For example, based on the hub device 1000 receiving a voice input from the user saying "perform a deodorization mode", the hub device 1000 may determine, through the device determination model 1330, that the device for performing the deodorization mode is an air purifier. Next, according to an embodiment, the function determination device determination module 1340 may check whether a function determination model corresponding to the air purifier is stored in the voice assistant server 2000, and may transmit text corresponding to "execute deodorization mode" to the voice assistant server 2000 based on a determination that the function determination model corresponding to the air purifier is stored in the voice assistant server 200. According to an embodiment of the present disclosure, the voice assistant server 2000 may analyze the received text through a function determination model corresponding to the air purifier, and may determine a deodorization mode performing operation as an operation to be performed by the air purifier by using a text analysis result. According to an embodiment of the present disclosure, the voice assistant server 2000 may transmit operation information regarding the deodorization mode performing operation to the air purifier, in which case the operation information related to the deodorization mode performing operation may be transmitted through the IoT server 3000. That is, according to an embodiment, based on the determination by the device determination model 1330 that the operation performing device is the third device 4300 that is the "air purifier", the function determination device determination module 1340 may transmit at least a portion of the text to the voice assistant server 2000 because the function determination model corresponding to the air purifier is stored in the voice assistant server 2000 (S1).
In an embodiment of the present disclosure, the hub device 1000 itself may store a function determination model corresponding to at least one of the plurality of devices 4000. For example, when the hub device 1000 is a voice assistant speaker, the hub device 1000 may store the speaker function determination model 1352, the speaker function determination model 1352 being used to obtain operation information on detailed operations of performing functions of the voice assistant speaker and relationships between the detailed operations.
According to an embodiment, the hub device 1000 may also store a function determination model corresponding to another device. For example, the hub device 1000 may store a TV function determination model 1354 for obtaining operation information on detailed operations corresponding to a TV and relationships between the detailed operations. According to an embodiment of the present disclosure, the TV may be a device previously registered with the IoT server 3000 by using the same user account as that of the hub device 1000.
According to an embodiment, the speaker function determination model 1352 and the TV function determination model 1354 may include second NLU models 1352a and 1354a and action plan management modules 1532b and 1354b, respectively. Second NLU models 1352a and 1354a and action plan management modules 1352b and 1354b are described with reference to fig. 2.

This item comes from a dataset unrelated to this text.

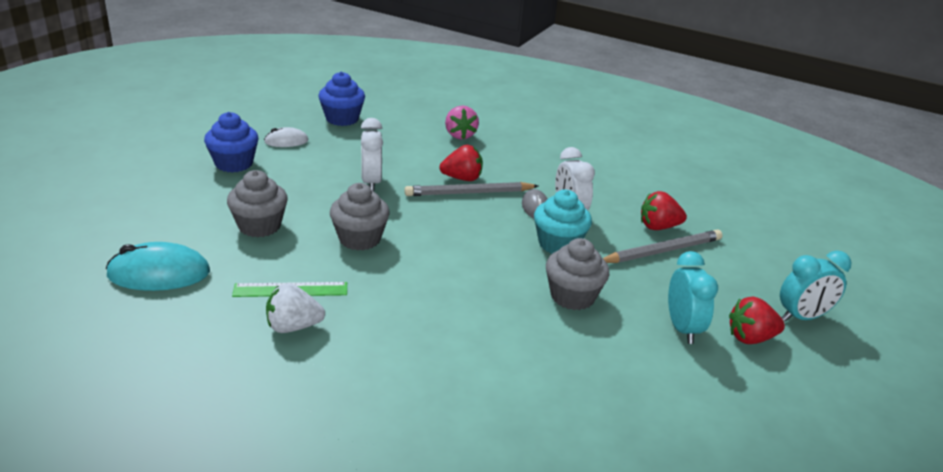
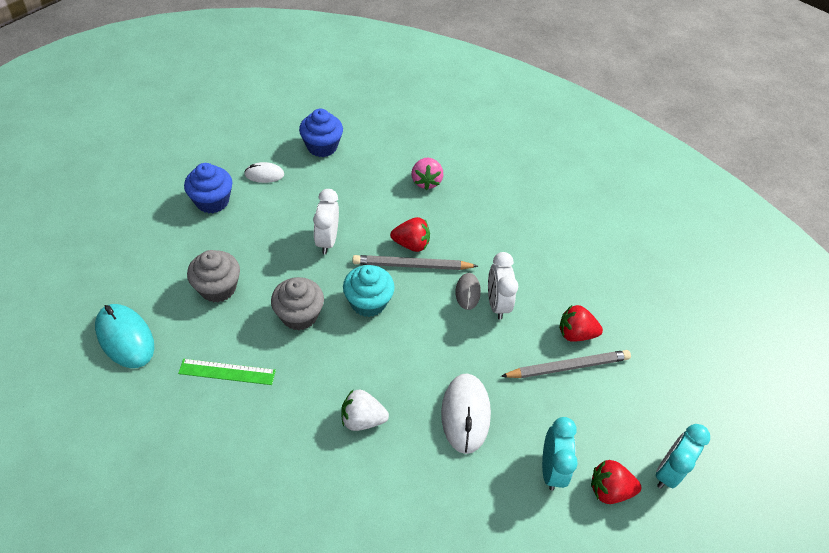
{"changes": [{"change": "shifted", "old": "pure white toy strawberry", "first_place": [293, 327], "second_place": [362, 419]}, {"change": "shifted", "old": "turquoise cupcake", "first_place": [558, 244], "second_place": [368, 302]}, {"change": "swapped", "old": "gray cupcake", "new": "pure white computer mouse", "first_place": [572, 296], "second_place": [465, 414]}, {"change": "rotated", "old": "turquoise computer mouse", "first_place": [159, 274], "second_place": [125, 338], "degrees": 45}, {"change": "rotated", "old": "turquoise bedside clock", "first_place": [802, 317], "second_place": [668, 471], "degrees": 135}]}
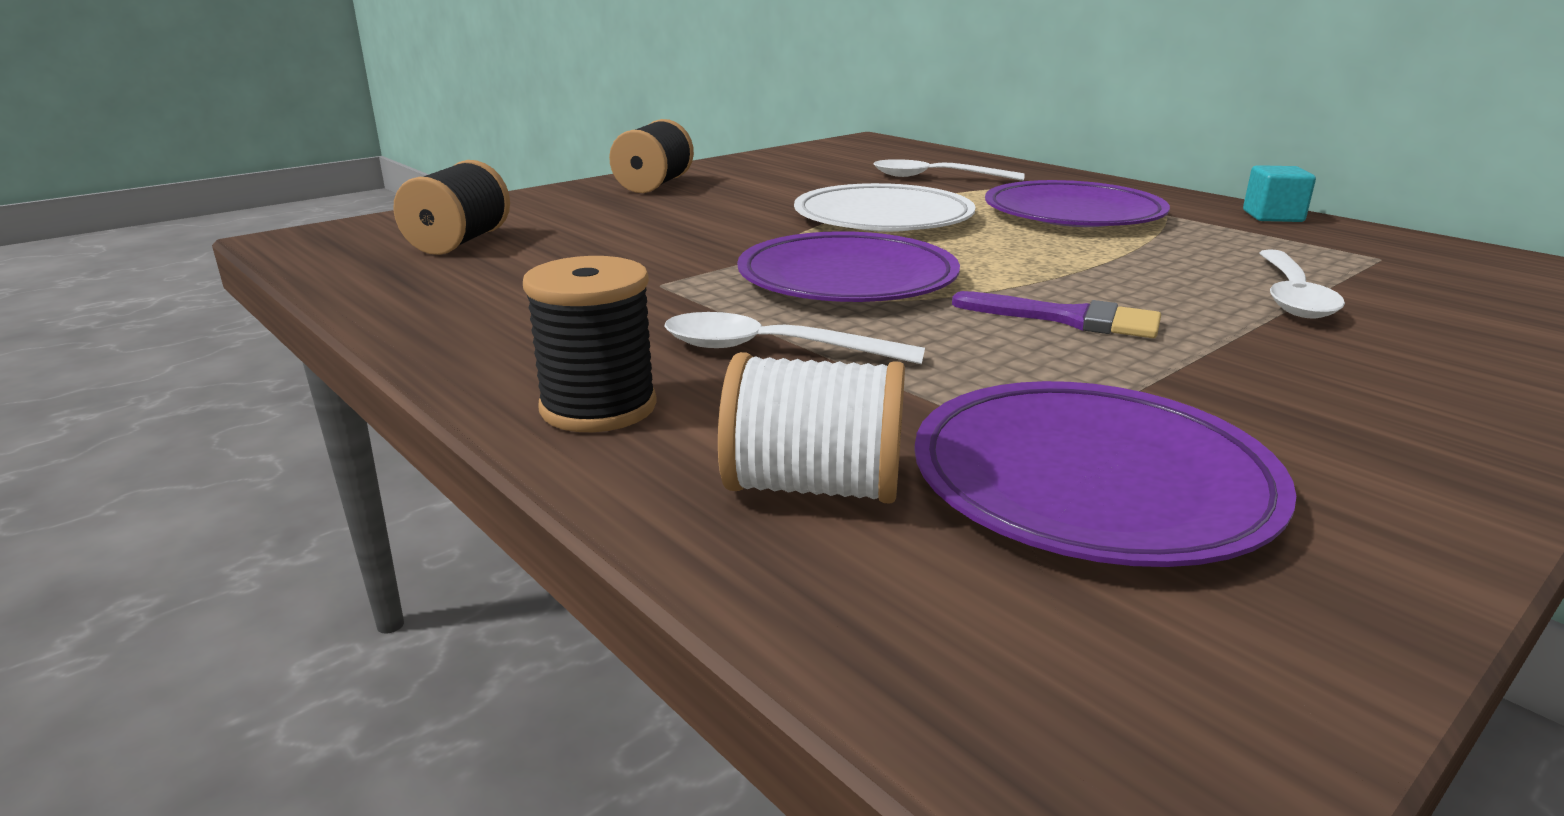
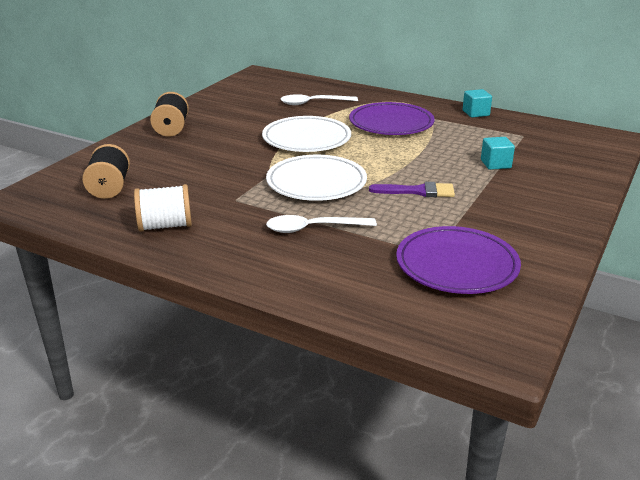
{"changes": [{"change": "gone", "old": "jet-black bobbin", "first_place": [598, 407]}, {"change": "shifted", "old": "pure white bobbin", "first_place": [813, 487], "second_place": [165, 226]}, {"change": "swapped", "old": "pure white teaspoon", "new": "turquoise block", "first_place": [1292, 296], "second_place": [495, 164]}, {"change": "repainted", "old": "violet plate", "new": "pure white plate", "first_place": [847, 279], "second_place": [316, 183]}]}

According to an embodiment, the voice assistant server 2000 may determine an operation performing device for performing an operation intended by the user based on the text received from the hub device 1000. According to an embodiment, the voice assistant server 2000 may receive user account information from the hub device 1000 (S1). According to an embodiment of the present disclosure, based on the voice assistant server 2000 receiving the user account information from the hub device 1000, the voice assistant server 2000 may transmit a query for requesting device information about the plurality of devices 4000 previously registered according to the received user account information to the IoT server 3000 (S9), and may receive device information about the plurality of devices 4000 from the IoT server 3000 (S10). According to an embodiment, the voice device information may include at least one of identification information (e.g., device id information) of each of the plurality of devices 4000, a device type of each of the plurality of devices 4000, a function execution capability of each of the plurality of devices 4000, location information, and status information. According to an embodiment, the voice assistant server 2000 may transmit the device information received from the IoT server 3000 to the hub device 1000 (S2).
Elements of a hub device 1000 according to an embodiment will be described with reference to fig. 2.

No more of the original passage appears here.